**本文:**
リペアときまぐれノート

主に家電製品、特にオーディオ関連の修理ブログです。時々、それ以外の記事も書いたりします。

SONY ZS-E70 CDラジオの修理

おもちゃの修理ボランティアにて、CDを読み込まない症状のCDラジオを見てほしいと依頼がありました。
思い当たる原因があったので、それを基に修理してみることにします。

 

外観と症状

CDとラジオが聞けるスリムなオーディオです。
ラジカセのカセット部分がCDプレーヤーになったような物ですね。

症状は、CDをセットしても「NO DISC」と表示されてしまう状況です。

CDは回転しているようで、レンズ部分の駆動も問題なさそうです。

レーザーダイオードの発光も確認できました。

 

分解してみます

裏ブタを開けて基板を外していくと、CDメカの裏側にアクセスできます。

思い当たる原因というのはレーザー出力の再調整で、レーザーユニットの脇にある可変抵抗を回して調整するというものです。

**課題内容:**
CDラジオ修理の記事を、最後の文の後から書き継ぎなさい。 この後に示す記録は、CDラジオ修理の記事とは別の資料です。

**提示資料:**
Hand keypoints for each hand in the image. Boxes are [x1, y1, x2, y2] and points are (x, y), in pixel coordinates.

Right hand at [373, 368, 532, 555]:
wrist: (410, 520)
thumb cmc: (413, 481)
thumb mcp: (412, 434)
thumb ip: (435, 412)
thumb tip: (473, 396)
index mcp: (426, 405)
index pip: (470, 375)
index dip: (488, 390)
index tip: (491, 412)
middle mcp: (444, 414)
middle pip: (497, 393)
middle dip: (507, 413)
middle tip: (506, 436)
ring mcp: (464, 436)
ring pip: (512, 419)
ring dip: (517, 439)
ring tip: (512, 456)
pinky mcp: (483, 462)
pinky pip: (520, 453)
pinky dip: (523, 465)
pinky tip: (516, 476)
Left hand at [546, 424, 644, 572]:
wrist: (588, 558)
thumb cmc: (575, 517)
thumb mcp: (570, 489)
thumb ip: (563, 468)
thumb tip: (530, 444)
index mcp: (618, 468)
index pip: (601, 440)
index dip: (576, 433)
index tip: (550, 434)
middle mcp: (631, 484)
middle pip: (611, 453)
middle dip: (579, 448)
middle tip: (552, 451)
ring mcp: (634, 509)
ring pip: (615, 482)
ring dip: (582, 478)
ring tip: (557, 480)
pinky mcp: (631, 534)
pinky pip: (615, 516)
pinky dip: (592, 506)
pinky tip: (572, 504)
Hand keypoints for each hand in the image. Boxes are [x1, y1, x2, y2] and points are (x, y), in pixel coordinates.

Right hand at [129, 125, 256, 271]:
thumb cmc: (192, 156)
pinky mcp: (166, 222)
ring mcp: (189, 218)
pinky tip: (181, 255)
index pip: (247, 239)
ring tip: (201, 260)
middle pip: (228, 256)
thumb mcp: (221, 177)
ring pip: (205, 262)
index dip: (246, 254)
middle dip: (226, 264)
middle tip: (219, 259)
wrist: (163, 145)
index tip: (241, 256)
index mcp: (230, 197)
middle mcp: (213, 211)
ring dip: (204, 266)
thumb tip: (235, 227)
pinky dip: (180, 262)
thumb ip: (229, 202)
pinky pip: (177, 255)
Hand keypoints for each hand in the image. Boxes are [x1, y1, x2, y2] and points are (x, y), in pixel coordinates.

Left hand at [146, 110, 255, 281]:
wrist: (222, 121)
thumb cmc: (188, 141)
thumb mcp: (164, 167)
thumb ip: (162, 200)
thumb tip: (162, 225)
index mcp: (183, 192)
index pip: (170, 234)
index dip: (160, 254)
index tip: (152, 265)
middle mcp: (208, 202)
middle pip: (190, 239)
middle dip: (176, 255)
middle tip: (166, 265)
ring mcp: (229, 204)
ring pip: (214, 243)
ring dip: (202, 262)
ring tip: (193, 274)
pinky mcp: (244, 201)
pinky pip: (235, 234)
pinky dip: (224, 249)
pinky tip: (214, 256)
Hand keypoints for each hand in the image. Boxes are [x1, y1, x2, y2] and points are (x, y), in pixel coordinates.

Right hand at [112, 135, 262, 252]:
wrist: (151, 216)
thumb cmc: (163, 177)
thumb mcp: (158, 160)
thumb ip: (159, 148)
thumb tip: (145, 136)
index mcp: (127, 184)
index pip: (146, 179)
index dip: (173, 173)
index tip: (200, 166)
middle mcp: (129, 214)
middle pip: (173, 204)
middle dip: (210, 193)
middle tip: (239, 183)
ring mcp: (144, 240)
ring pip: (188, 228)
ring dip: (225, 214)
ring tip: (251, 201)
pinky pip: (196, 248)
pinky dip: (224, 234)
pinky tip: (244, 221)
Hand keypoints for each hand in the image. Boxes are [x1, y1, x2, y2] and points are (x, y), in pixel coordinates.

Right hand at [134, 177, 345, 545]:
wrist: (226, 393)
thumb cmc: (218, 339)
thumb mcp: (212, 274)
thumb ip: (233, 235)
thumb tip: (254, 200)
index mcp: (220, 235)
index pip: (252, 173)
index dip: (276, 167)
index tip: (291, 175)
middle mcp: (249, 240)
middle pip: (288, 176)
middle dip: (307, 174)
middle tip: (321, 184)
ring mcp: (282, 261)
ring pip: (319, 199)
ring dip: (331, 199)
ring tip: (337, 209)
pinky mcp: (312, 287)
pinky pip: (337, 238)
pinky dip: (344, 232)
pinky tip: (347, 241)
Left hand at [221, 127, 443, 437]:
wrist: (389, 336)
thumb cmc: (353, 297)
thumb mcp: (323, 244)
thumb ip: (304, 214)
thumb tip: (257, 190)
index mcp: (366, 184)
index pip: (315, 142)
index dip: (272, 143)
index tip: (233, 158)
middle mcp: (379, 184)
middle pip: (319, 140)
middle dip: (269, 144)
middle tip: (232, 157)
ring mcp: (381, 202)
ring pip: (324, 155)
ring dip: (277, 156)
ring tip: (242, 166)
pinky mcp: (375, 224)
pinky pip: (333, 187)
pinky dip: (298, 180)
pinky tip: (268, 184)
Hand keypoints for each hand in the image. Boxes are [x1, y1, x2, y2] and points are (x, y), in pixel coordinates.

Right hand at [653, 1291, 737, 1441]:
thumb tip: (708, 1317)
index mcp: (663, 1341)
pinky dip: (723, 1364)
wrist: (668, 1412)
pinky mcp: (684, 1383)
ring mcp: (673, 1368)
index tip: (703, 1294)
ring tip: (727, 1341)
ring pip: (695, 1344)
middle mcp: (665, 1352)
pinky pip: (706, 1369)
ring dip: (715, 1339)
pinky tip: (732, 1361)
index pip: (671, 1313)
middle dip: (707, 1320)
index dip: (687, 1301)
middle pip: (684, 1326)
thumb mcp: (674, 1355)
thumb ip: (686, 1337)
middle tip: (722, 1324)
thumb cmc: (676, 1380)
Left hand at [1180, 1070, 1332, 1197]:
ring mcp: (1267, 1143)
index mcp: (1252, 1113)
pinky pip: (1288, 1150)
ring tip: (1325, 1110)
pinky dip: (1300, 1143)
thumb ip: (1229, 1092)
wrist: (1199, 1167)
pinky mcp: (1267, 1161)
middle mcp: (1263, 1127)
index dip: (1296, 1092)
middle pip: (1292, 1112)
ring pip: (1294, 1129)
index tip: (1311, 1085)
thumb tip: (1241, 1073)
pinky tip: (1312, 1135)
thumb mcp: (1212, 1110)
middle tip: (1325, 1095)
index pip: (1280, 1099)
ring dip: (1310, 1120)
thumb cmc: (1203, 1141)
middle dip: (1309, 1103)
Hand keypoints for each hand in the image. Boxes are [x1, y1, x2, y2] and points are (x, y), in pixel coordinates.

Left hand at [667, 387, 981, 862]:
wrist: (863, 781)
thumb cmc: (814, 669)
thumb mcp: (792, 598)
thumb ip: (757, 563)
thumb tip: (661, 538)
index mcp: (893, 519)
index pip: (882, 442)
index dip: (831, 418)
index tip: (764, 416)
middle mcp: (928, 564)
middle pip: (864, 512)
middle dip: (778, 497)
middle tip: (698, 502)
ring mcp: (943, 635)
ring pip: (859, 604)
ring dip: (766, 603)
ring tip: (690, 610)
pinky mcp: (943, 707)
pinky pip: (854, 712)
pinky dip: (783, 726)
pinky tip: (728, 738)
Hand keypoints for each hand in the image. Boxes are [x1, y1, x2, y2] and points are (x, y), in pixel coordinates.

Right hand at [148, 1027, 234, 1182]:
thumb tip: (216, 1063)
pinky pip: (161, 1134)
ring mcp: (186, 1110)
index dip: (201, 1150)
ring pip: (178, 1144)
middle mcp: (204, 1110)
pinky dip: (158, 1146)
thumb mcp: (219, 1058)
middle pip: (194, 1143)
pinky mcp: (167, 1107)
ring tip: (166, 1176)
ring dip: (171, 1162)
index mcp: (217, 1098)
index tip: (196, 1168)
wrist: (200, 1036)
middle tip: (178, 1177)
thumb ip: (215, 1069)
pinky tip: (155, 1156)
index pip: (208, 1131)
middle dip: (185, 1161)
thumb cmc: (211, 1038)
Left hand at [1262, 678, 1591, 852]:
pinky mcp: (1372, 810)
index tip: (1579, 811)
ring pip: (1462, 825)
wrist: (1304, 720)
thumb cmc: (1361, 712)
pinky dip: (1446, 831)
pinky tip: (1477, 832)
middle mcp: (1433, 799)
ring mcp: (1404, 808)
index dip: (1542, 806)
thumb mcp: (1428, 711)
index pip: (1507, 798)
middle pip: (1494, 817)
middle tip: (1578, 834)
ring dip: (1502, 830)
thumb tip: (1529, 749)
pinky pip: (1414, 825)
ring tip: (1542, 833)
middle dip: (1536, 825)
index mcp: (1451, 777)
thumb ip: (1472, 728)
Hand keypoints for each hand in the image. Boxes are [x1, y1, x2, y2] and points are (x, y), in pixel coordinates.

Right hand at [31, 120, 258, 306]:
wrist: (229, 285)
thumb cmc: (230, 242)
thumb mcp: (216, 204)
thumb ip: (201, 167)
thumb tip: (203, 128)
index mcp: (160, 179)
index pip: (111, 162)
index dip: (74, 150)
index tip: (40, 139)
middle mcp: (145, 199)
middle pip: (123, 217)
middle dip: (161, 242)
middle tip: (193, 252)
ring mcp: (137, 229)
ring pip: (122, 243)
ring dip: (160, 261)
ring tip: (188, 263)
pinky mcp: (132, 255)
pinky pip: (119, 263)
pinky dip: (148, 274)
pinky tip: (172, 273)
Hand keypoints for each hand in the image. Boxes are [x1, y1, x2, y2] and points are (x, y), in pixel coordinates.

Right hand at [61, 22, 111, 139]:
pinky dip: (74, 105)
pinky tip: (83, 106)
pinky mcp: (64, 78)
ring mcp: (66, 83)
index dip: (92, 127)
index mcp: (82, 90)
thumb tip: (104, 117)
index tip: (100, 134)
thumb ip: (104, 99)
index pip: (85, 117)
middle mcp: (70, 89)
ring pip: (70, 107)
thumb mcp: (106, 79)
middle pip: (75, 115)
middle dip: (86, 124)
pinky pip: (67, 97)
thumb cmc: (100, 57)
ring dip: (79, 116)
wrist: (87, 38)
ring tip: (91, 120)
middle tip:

**解答:**
早速回してみましたが、結果は全く関係なし。

回しても症状には何ら変化はありませんでした。

 

CDが読み込まれるとき、サーボ音(「チチッ」や「ジー」という独特の音)が聞こえると思うのですが、このプレーヤーはその音が一切聞こえません。

経験から、レーザー出力を調整することでこの音が変化することが多いのですが、今回はそもそも音が聞こえない状況です。

レーザーダイオードが発光しているのにサーボ音が聞こえないということは、受光部などが破損しているのでしょうか?原因については不明です。

 

お手上げかな?

レーザー出力の調整がうまくいかないとなると、私としては早々に手詰まりとなってしまいました。
CDメカの光学ブロックだけ交換してみようにも、交換部品の入手も容易ではない状況です。

その後、幸いにも他の修理ボランティアの方から同型式のCDラジオを調達していただいたので、メカの入れ替えを試してみることにします。

 

入れ替えはなかなか大変

メモで撮った写真だけ並べておきます。(どの部分を撮ったのかは忘れてしまいました・・・)

メカを入れ換えるにはほとんどの基板を外して、固定部分を外す必要があります。これがなかなか大変です。

基板は複数のネジで固定されており、外し忘れが無いようにすべて外していきます。

基板を取り除くと、プラスチックの固定部分を外すことが出来ます。

固定部分でCDメカを挟むような構造になっているので、固定部分を引き上げてメカを摘出します。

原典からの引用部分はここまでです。